En el contexto global de un marcado rearme que no se registraba, con cifras tan altas, desde finales de la década del '80; EE.UU. anunció una inversión cercana a los 950 mil millones de dólares destinados a su arsenal nuclear de la próxima década.
De acuerdo al documento bianual de la Oficina de Presupuesto del Congreso (CBO), dado a conocer el pasado 24 de abril, los costos totales de despliegue operativo, mantenimiento sostenido y modernización estimados para el período 2025-2034 alcanzan un estimativo anual de 95 mil millones de dólares.
Cómo se distribuye el mega presupuesto nuclear
La proyección presupuestaria a 10 años se distribuye en varias áreas críticas. Unos 357 mil millones de dólares estarán destinados a mantener la capacidad disuasiva de las fuerzas nucleares actuales y futuras, así como otras actividades de soporte. Además, se estima un gasto de 309 mil millones de dólares en la actualización de los vectores de lanzamiento nucleares estratégicos y tácticos, incluyendo lanzaderas móviles terrestres y desplegadas en buques de superficie; así también, submarinos lanzamisiles balísticos (SSBN), silos y bombarderos, junto con los correspondientes misiles, bombas y ojivas.
Asimismo, para la modernización de las instalaciones de soporte logístico y el equipamiento de los laboratorios de investigación del complejo nuclear estadounidense, se asignará un aproximado de 72 mil millones de dólares.
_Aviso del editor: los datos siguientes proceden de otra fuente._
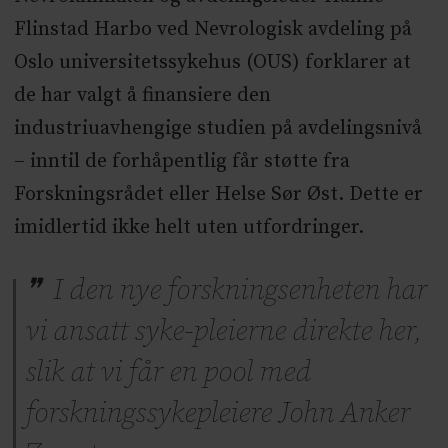
Flinstad Harbo ved Nevrologisk avdeling på
Oslo universitetssykehus (OUS) forklarer at
de har valgt å finansiere den
industriuavhengige studien på avdelingsnivå
– inntil de forhåpentlig får støtte fra
Forskningsrådet eller Helse Sør Øst. Dette er
imidlertid ikke helt uten utfordringer.
I den nye forskningsenheten har
vi ansatt syke-pleierne direkte her,
slik at vi får en pool med
forskningssykepleiere John Anker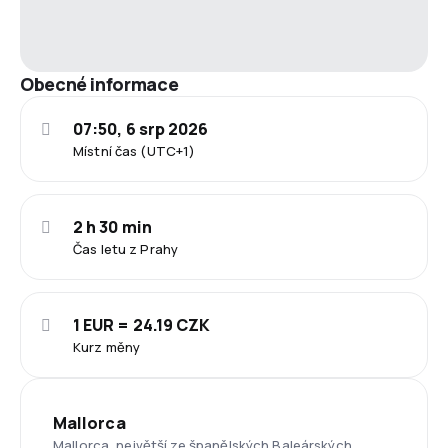
Obecné informace
07:50, 6 srp 2026
Místní čas (UTC+1)
2 h 30 min
Čas letu z Prahy
1 EUR = 24.19 CZK
Kurz měny
Mallorca
Mallorca, největší ze španělských Baleárských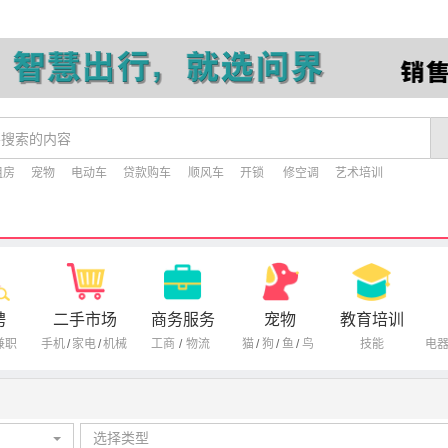
租房
宠物
电动车
贷款购车
顺风车
开锁
修空调
艺术培训
聘
二手市场
商务服务
宠物
教育培训
兼职
手机
/
家电
/
机械
工商
/
物流
猫
/
狗
/
鱼
/
鸟
技能
电
选择类型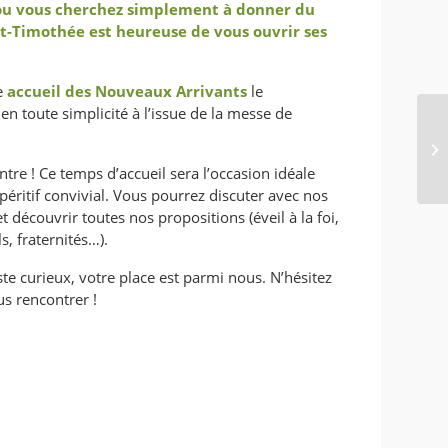
ou vous cherchez simplement à donner du
nt-Timothée est heureuse de vous ouvrir ses
e
a
ccueil des Nouveaux Arrivants
le
en toute simplicité à l’issue de la messe de
ontre ! Ce temps d’accueil sera l’occasion idéale
éritif convivial. Vous pourrez discuter avec nos
t découvrir toutes nos propositions (éveil à la foi,
, fraternités…).
e curieux, votre place est parmi nous. N’hésitez
us rencontrer !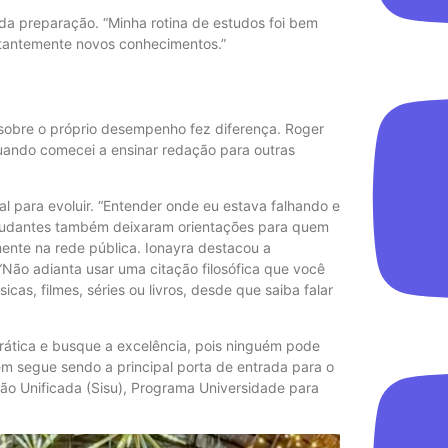
 da preparação. “Minha rotina de estudos foi bem
stantemente novos conhecimentos.”
 sobre o próprio desempenho fez diferença. Roger
uando comecei a ensinar redação para outras
l para evoluir. “Entender onde eu estava falhando e
studantes também deixaram orientações para quem
nte na rede pública. Ionayra destacou a
“Não adianta usar uma citação filosófica que você
as, filmes, séries ou livros, desde que saiba falar
rática e busque a excelência, pois ninguém pode
em segue sendo a principal porta de entrada para o
ão Unificada (Sisu), Programa Universidade para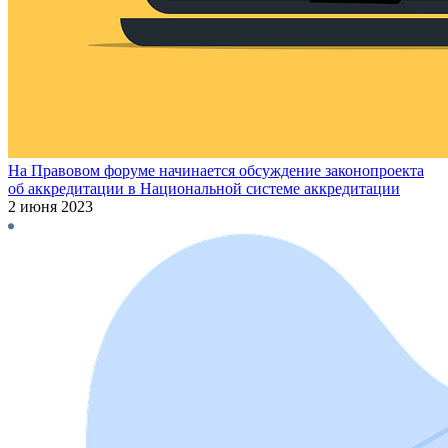
На Правовом форуме начинается обсуждение законопроекта
об аккредитации в Национальной системе аккредитации
2 июня 2023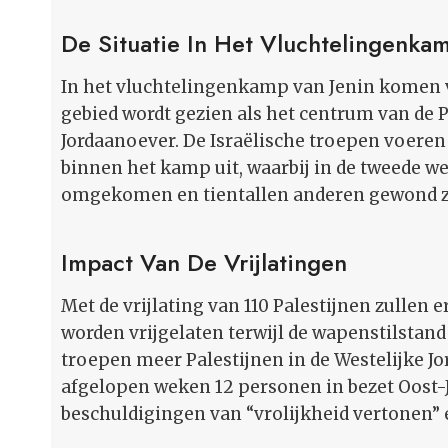
De Situatie In Het Vluchtelingenka
In het vluchtelingenkamp van Jenin komen va
gebied wordt gezien als het centrum van de Pa
Jordaanoever. De Israëlische troepen voeren
binnen het kamp uit, waarbij in de tweede we
omgekomen en tientallen anderen gewond zi
Impact Van De Vrijlatingen
Met de vrijlating van 110 Palestijnen zullen e
worden vrijgelaten terwijl de wapenstilstand 
troepen meer Palestijnen in de Westelijke Jo
afgelopen weken 12 personen in bezet Oost
beschuldigingen van “vrolijkheid vertonen” 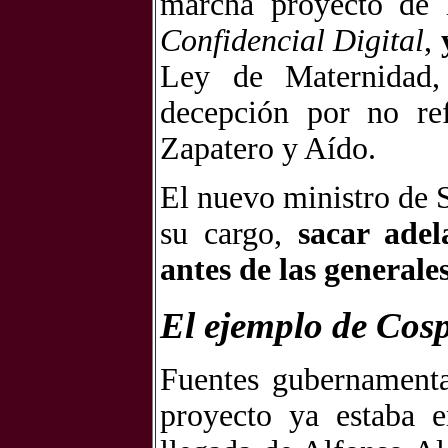
marcha proyecto de 
Confidencial Digital
,
Ley de Maternidad,
decepción por no re
Zapatero y Aído.
El nuevo ministro de 
su cargo,
sacar adel
antes de las generale
El ejemplo de Cos
Fuentes gubernamenta
proyecto ya estaba 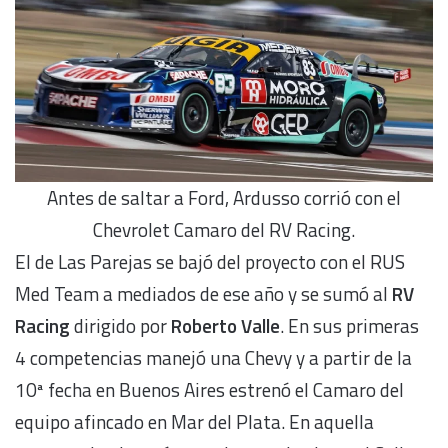
Antes de saltar a Ford, Ardusso corrió con el
Chevrolet Camaro del RV Racing.
El de Las Parejas se bajó del proyecto con el RUS
Med Team a mediados de ese año y se sumó al
RV
Racing
dirigido por
Roberto Valle
. En sus primeras
4 competencias manejó una Chevy y a partir de la
10ª fecha en Buenos Aires estrenó el Camaro del
equipo afincado en Mar del Plata. En aquella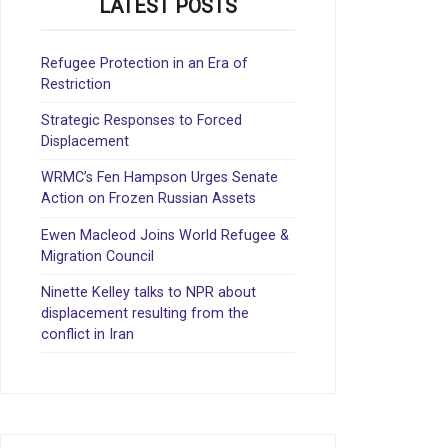
LATEST POSTS
Refugee Protection in an Era of
Restriction
Strategic Responses to Forced
Displacement
WRMC’s Fen Hampson Urges Senate
Action on Frozen Russian Assets
Ewen Macleod Joins World Refugee &
Migration Council
Ninette Kelley talks to NPR about
displacement resulting from the
conflict in Iran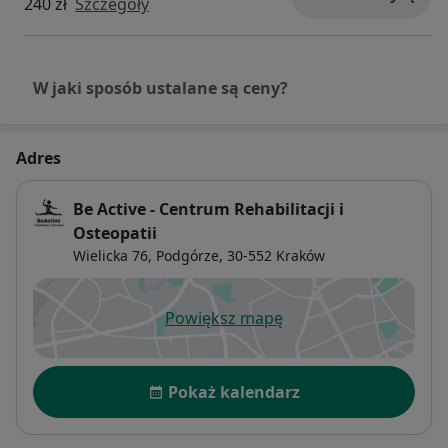
240 zł
Szczegóły
W jaki sposób ustalane są ceny?
Adres
Be Active - Centrum Rehabilitacji i
Osteopatii
Wielicka 76,
Podgórze
, 30-552
Kraków
Powiększ mapę
otwiera się w nowej karcie
Dostępność
Pokaż kalendarz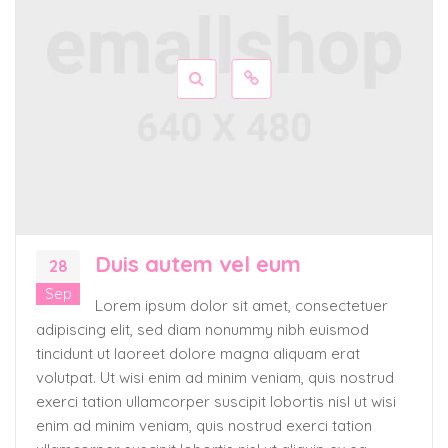
Duis autem vel eum
28
Sep
Lorem ipsum dolor sit amet, consectetuer
adipiscing elit, sed diam nonummy nibh euismod
tincidunt ut laoreet dolore magna aliquam erat
volutpat. Ut wisi enim ad minim veniam, quis nostrud
exerci tation ullamcorper suscipit lobortis nisl ut wisi
enim ad minim veniam, quis nostrud exerci tation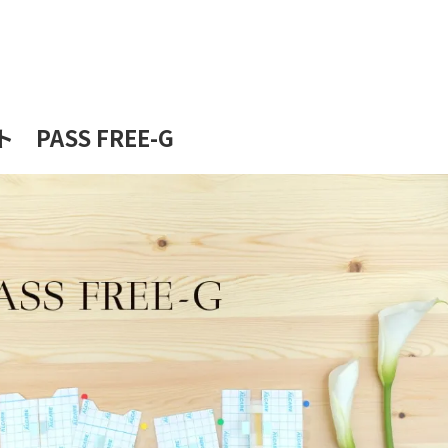
PASS FREE-G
Otros 79 mil millones de dólares serán direccionados a la actualización de los sistemas de detección de lanzamientos nucleares hostiles, comando, control, comunicaciones y alerta temprana.
Finalmente, se contemplan 129 mil millones de dólares adicionales para cubrir eventuales sobrecostos, respecto a lo presupuestado inicialmente, basándose en estimaciones de readecuación financiera.
Desafío de arsenales extranjeros
Si bien, el presidente Trump manifestó, en febrero pasado, un desacuerdo respecto a construir una nueva generación de armas de fisión y criticó los exorbitantes costos de mantenimiento del arsenal, diciendo, a su vez, que el presupuesto de defensa debería redireccionarse para satisfacer los nuevos desafíos del contexto geopolítico global; la realidad es que el crecimiento del alcance y capacidad de penetración de defensas de las nuevas armas atómicas rusas y chinas, le da un fundamento favorable al informe con la nueva proyección presupuestaria estadounidense para mantenerse, en primera línea, frente a los arsenales nucleares extranjeros.